In [2]:
'''
梯度反传规律研究
'''
import torch
import torch.nn as nn
from torch.optim import Adam, SGD, RMSprop, AdamW
import torch.nn.functional as F

def check_missing_gradients(model):
    for name, param in model.named_parameters():
        if param.requires_grad and param.grad is None:
            print(f"[ERROR] 参数 '{name}' 需要梯度（requires_grad=True），但未收到梯度！")
        elif param.requires_grad and torch.all(param.grad == 0):
            print(f"[WARNING] 参数 '{name}' 需要梯度，但梯度全零（可能未被正确更新）")

class testNet(nn.Module):
    def __init__(self, dim_in: int=10, dim_out: int=4, **kwargs) -> None:
        super().__init__(**kwargs)

        self.net = nn.Sequential(
            nn.Linear(dim_in, dim_in),
            nn.LayerNorm(dim_in),
            nn.ReLU(),
            nn.Linear(dim_in, dim_out),
        )

        self.extr = nn.Linear(dim_in, dim_out)

        # 优化器
        self.optimizer = Adam(                              # 网络参数优化器
            self.parameters(),
            lr = 1e-3,
            betas=(0.9, 0.999),
            weight_decay = 1e-6,
        )

    def loss(self, results, labels):
        '''
        results: tensor, [B, dim_out]
        labels: tensor, [B, ]
        '''
        loss = F.cross_entropy(results, labels)
        return loss


    def forward(self, x):
        out = self.net(x)
        return out

batch_size = 3
dim_in = 10
dim_out = 4

datas = torch.randn((batch_size, dim_in))
labels = torch.randint(0, dim_out, (batch_size, ))
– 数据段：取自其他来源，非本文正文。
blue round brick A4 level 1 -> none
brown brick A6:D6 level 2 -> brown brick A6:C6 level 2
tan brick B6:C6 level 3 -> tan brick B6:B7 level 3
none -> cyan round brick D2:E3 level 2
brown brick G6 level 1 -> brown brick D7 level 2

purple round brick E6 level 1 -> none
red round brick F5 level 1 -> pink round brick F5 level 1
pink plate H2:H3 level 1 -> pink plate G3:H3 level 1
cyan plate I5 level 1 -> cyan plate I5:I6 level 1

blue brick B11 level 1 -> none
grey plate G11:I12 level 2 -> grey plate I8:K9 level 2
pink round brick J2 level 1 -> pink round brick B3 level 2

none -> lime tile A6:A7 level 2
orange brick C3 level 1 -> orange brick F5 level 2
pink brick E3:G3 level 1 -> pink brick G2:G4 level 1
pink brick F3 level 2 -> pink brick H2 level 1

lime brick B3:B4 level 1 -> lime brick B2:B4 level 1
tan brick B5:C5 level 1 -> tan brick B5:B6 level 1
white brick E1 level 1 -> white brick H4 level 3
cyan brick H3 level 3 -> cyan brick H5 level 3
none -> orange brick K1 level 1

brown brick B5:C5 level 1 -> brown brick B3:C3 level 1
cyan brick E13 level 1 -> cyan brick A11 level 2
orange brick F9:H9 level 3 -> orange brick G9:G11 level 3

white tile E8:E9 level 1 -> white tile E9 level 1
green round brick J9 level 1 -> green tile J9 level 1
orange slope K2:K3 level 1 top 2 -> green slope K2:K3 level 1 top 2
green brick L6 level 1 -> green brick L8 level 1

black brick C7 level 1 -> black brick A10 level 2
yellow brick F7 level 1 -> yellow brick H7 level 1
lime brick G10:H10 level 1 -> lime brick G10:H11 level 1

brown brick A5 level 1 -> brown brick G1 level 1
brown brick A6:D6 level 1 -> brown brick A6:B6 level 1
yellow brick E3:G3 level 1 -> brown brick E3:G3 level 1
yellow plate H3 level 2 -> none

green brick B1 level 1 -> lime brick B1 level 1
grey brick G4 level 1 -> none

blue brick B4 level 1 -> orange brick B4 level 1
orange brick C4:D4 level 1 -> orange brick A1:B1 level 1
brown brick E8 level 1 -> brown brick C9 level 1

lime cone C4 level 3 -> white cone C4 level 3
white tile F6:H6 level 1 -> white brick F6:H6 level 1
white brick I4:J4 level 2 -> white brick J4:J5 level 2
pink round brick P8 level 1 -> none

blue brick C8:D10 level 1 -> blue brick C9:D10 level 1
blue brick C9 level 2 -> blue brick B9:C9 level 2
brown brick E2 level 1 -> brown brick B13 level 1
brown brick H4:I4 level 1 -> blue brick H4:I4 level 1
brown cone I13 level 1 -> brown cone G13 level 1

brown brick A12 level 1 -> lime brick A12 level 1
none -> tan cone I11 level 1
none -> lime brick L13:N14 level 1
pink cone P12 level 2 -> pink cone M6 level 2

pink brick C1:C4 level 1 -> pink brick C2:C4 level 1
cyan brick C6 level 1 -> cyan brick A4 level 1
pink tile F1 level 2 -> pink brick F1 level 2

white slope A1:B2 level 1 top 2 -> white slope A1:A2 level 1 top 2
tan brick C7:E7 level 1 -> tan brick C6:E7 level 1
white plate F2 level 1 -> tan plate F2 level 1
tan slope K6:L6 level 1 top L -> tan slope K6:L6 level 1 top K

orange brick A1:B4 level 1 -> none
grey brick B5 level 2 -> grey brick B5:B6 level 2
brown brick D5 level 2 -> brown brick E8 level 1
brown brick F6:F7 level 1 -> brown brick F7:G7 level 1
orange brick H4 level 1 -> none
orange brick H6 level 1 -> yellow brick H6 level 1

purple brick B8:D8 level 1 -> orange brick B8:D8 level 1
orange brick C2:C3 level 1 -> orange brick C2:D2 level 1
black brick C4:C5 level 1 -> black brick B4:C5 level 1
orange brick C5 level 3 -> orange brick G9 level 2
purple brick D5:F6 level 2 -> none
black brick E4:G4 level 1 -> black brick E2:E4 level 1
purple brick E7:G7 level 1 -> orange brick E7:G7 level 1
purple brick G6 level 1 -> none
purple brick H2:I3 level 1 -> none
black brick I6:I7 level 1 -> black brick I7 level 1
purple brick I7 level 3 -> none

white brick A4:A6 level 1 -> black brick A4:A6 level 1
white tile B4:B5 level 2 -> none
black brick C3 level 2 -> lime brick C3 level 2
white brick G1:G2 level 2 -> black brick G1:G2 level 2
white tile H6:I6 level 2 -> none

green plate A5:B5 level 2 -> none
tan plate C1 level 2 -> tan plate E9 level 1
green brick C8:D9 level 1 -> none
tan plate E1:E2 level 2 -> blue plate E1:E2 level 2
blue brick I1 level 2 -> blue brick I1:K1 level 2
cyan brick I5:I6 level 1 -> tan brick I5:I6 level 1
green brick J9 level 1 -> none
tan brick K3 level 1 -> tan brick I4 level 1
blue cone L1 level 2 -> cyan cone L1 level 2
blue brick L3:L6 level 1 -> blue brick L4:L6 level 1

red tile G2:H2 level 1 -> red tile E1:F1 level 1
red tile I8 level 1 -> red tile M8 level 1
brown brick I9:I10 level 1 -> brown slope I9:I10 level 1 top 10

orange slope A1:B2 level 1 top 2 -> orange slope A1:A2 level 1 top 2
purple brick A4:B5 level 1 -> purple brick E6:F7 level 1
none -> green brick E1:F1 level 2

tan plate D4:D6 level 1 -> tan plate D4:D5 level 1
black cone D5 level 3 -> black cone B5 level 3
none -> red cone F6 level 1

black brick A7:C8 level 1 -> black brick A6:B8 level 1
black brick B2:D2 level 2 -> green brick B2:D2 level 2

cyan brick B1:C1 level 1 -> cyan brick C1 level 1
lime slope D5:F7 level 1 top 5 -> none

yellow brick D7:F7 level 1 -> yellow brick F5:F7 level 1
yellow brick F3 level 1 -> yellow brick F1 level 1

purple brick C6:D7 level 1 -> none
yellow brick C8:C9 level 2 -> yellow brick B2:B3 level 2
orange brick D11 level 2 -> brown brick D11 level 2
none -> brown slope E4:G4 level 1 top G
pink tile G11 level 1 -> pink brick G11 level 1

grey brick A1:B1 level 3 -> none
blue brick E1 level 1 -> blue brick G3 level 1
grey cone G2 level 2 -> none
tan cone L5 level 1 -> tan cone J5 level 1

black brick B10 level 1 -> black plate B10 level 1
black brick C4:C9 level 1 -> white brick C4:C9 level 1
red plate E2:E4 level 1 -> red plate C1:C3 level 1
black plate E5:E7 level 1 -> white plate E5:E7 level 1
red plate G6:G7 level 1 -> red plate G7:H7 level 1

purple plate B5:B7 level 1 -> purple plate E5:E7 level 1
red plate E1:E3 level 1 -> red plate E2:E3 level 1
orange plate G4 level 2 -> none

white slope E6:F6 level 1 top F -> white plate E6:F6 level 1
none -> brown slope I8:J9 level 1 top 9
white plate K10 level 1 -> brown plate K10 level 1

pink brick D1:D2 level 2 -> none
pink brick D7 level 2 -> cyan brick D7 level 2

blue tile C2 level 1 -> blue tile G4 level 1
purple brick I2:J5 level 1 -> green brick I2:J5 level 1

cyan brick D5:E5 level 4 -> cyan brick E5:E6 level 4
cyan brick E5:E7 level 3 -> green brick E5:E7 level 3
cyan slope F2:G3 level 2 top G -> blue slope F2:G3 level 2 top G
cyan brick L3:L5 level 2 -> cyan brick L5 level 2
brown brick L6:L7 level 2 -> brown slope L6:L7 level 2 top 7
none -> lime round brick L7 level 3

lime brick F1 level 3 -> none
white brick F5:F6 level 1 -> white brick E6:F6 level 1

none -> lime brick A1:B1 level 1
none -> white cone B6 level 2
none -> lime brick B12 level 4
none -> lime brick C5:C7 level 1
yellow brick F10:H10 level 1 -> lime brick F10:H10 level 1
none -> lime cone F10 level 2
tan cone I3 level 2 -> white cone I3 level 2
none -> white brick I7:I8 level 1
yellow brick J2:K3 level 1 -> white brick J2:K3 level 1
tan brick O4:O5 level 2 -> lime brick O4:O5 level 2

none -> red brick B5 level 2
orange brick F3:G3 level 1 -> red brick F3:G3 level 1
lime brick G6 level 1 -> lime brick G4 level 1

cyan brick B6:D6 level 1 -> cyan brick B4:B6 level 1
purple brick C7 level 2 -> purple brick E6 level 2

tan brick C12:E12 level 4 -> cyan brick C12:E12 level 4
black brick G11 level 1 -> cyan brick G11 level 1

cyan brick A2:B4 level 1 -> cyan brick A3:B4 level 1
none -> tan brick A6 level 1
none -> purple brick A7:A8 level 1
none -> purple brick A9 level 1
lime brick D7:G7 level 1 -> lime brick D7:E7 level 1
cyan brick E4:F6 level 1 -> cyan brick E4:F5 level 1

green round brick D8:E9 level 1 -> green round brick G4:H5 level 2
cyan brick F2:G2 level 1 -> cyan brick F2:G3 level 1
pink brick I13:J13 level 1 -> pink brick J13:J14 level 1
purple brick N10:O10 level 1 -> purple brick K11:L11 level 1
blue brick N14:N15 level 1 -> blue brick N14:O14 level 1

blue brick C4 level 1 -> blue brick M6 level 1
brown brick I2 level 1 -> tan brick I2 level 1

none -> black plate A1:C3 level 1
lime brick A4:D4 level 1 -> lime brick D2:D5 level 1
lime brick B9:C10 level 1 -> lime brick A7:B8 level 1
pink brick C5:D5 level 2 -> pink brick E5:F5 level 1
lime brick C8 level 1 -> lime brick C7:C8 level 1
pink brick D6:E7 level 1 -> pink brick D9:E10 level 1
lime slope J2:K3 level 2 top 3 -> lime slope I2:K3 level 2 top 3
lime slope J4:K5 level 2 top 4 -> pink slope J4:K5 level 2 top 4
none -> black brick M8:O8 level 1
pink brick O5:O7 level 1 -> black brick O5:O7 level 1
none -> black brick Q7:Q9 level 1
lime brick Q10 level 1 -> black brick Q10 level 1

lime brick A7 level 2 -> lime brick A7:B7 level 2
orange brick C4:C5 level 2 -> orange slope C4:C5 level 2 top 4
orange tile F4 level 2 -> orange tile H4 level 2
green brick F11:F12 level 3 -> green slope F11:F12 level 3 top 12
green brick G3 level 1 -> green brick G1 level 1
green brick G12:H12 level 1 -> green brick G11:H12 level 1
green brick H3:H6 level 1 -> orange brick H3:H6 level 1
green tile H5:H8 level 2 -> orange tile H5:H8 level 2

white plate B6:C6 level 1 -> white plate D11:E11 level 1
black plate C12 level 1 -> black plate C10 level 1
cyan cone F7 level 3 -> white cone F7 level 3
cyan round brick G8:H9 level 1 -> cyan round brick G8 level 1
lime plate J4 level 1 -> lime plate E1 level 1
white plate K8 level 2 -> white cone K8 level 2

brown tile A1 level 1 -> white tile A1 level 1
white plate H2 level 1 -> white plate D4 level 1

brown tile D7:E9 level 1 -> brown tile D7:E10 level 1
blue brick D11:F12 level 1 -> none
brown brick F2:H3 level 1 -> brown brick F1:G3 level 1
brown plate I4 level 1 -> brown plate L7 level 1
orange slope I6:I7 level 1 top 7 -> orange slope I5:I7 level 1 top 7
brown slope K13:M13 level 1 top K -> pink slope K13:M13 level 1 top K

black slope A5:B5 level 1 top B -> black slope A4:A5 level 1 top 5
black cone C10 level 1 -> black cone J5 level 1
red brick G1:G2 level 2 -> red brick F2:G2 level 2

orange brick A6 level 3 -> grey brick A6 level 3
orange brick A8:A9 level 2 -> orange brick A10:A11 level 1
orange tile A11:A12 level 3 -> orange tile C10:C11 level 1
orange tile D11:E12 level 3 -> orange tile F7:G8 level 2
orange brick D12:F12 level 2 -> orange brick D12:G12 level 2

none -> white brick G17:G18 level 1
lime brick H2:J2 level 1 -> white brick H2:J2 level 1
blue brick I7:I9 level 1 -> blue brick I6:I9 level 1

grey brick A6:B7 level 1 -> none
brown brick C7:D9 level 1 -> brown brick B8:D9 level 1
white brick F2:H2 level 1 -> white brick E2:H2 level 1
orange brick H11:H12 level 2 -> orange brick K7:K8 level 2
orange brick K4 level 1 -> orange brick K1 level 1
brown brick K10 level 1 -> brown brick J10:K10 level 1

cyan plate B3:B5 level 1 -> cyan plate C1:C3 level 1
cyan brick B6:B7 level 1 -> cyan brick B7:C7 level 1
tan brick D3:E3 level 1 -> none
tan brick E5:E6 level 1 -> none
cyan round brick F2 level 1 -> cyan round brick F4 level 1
net = testNet(dim_in, dim_out)

results = net(datas)
loss = net.loss(results, labels)
net.optimizer.zero_grad()
loss.backward()
check_missing_gradients(net)
net.optimizer.step()

[ERROR] 参数 'extr.weight' 需要梯度（requires_grad=True），但未收到梯度！
[ERROR] 参数 'extr.bias' 需要梯度（requires_grad=True），但未收到梯度！